Premiers romans (2) Jean-Claude Lalumière

Le Front russe, Jean-Claude Lalumière, Le Dilettante, 256 pages, 17 €

Mu par l’envie de découvrir un monde que, longtemps, il a cru limité aux photos publiées dans Géo, le narrateur a quitté sa province pour intégrer le ministère des Affaires étrangères. Son arrivée – hilarante – ne passe pas vraiment inaperçue et, vu la faiblesse de son classement, le voilà envoyé à la section Europe de l’Est et Sibérie, autrement dit le front russe. Découvrant un service semi-comateux auquel plus aucune mission n’est confiée, il décide de relancer la machine.
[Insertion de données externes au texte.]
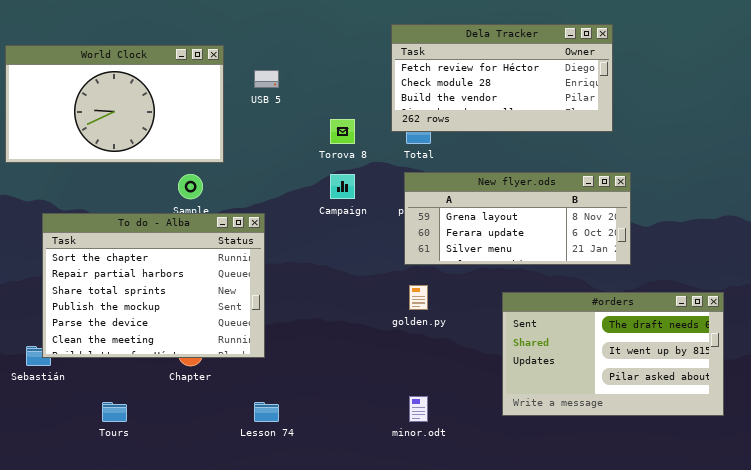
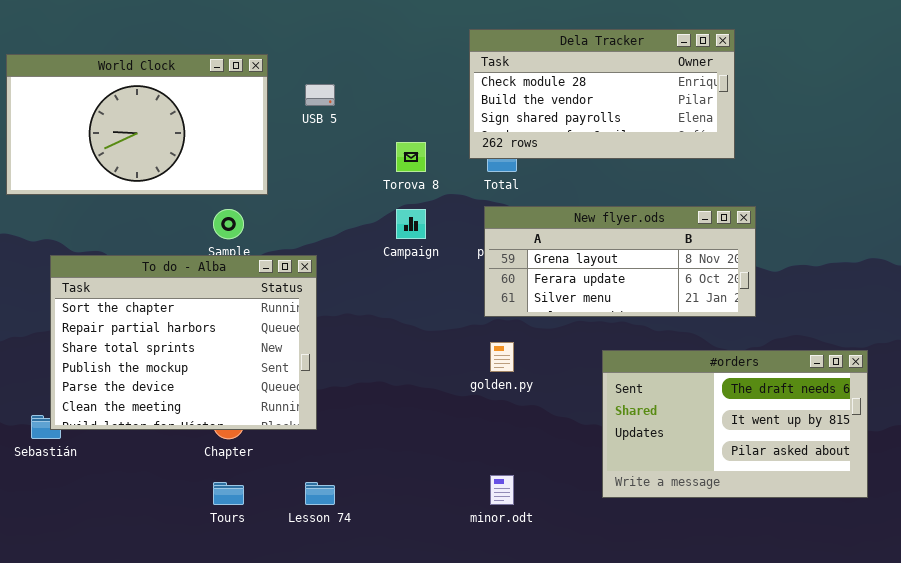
Dela Tracker: [391,24,613,132] -> [469,29,735,159], scrolled down 1 row
Tours: [102,402,127,422] -> [213,482,244,505], moved

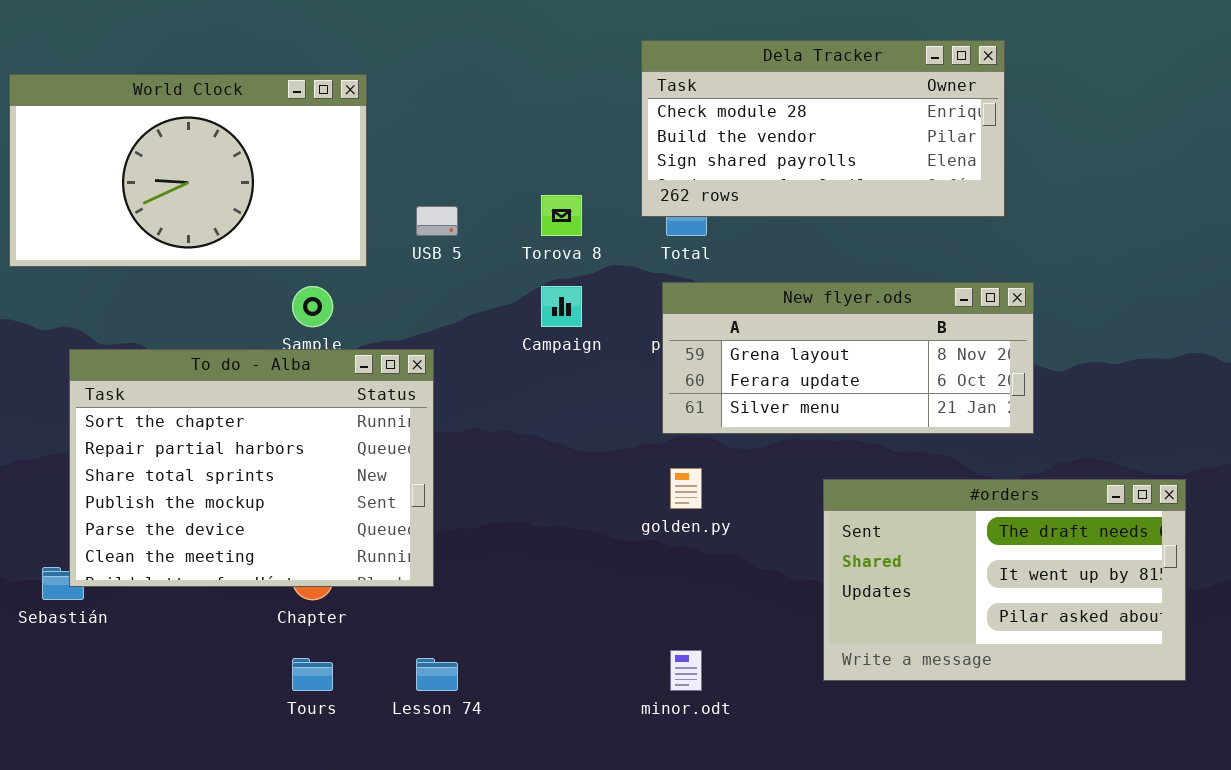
USB 5: [305,84,335,106] -> [416,206,458,236], moved

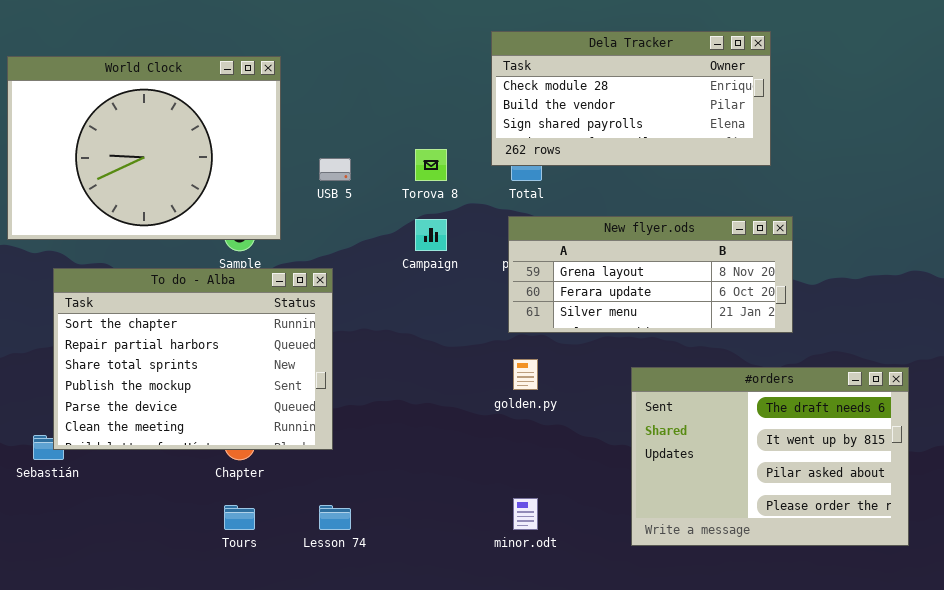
World Clock: [9,74,367,267] -> [7,56,281,240], resized
#orders: [823,479,1186,681] -> [631,367,909,546], resized

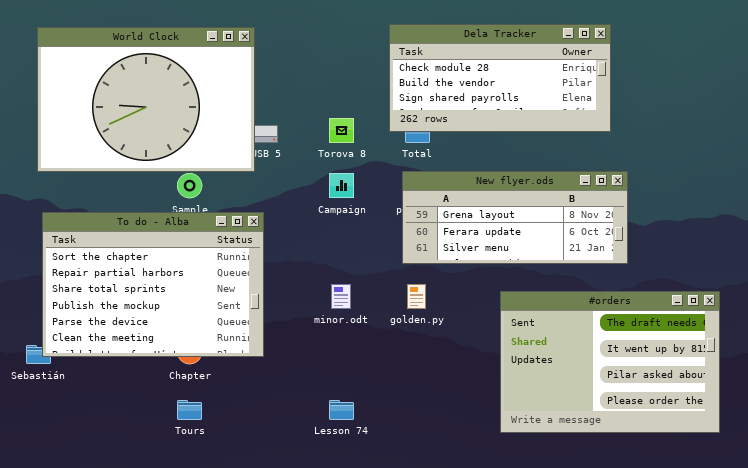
World Clock: [7,56,281,240] -> [37,27,255,172], moved
minor.odt: [513,498,538,530] -> [331,284,351,309], moved
Lesson 74: [319,505,351,530] -> [329,400,354,420], moved

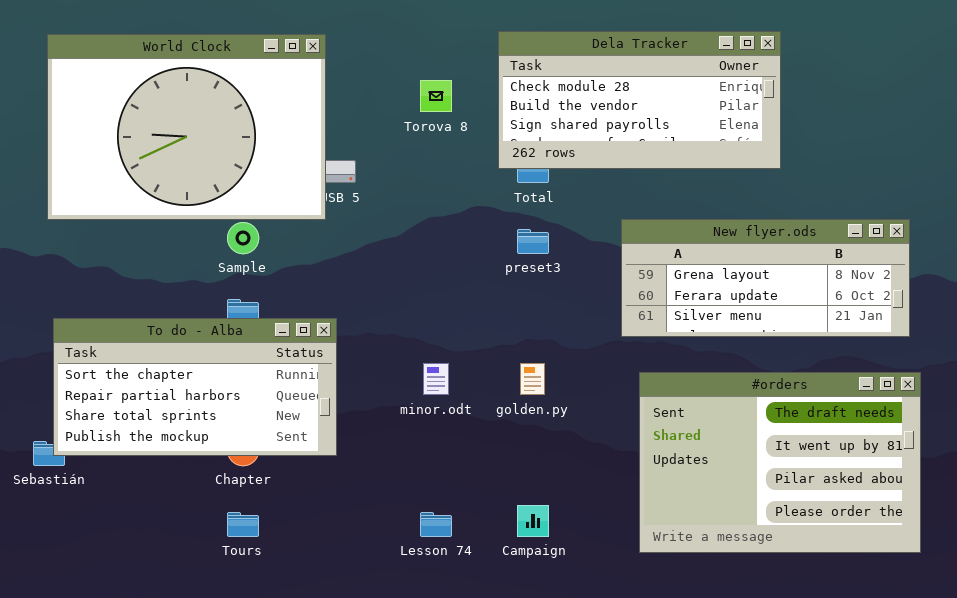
Torova 8: [329,118,354,143] -> [420,80,452,112], moved
New flyer.ods: [402,171,628,264] -> [621,219,910,337], moved
Campaign: [329,173,354,198] -> [517,505,549,537], moved
To do - Alba: [42,212,264,357] -> [53,318,337,456], resized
L’occasion se présente avec l’arrivée d’une délégation officielle de Iakoutie, un immense territoire sibérien. Mais cette visite manque de virer au fiasco pour un double problème de traducteur (absent) et de photocopieuse (déficiente). Sur 250 pages, nous suivons ainsi les déambulations de ce personnage qui finit par changer d’affectation. L’auteur a trouvé le ton juste pour décrire un univers entre Kafka et Ubu (où il est entres autres choses question d’un pigeon mort et d’un interminable échange de courriels pour s’en débarrasser).